21. In high school, after class was over, all the students rushed out to buy lunch boxes. A girl took a shortcut to get there before others, and the manhole cover in front was not covered properly and fell down! After a while, she climbed up with the edge of the well, and she was very embarrassed. A group of junior high school children passed by in horror. She was in a hurry and said while climbing: Hey! Is it really difficult to repair?
22. camping in the wild, a asks b at midnight:? We can see the stars all over the sky when we open our eyes. What does it mean? B replied:? It means it will be fine tomorrow! What's the matter? A:? Fool, our tent was stolen! ?

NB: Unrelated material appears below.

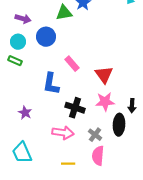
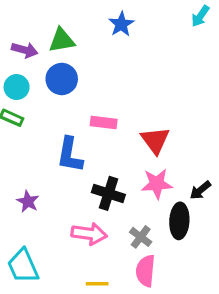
green triangle: (64, 13) -> (62, 40), moved
pink rectangle: (72, 64) -> (104, 123), turned -42
black arrow: (132, 106) -> (200, 190), turned 48

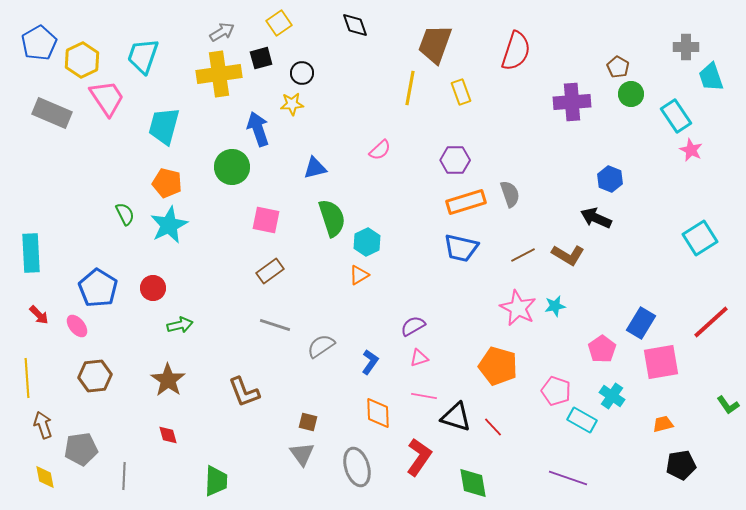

23. Three people go to the store to buy things. The first man said to the boss:? I want a bag of peanuts. ? The boss brought a ladder to the second floor and a bag of peanuts, and then moved the ladder away. The second man said to the boss:? I want a bag of peanuts, too. ? The boss said: I x, didn't say so earlier. ? Then he asked the third person:? Do you want a bag of peanuts, too? I don't want it. ? The third person said. The boss brought a ladder to the second floor and a bag of peanuts, and then moved the ladder away. Ask the third person:? What do you want? I want two bags of peanuts! ? The third person said. The boss fainted!
24. A man went fishing by the river. I wore a leaf first, but no fish took the bait for a long time. He changed another piece of bread, but no fish took the bait for a long time. He had no choice but to change earthworms, but no fish took the bait for a long time. In anger, he took out 1 yuan and fell into the water, cursing: Fuck, buy what you want!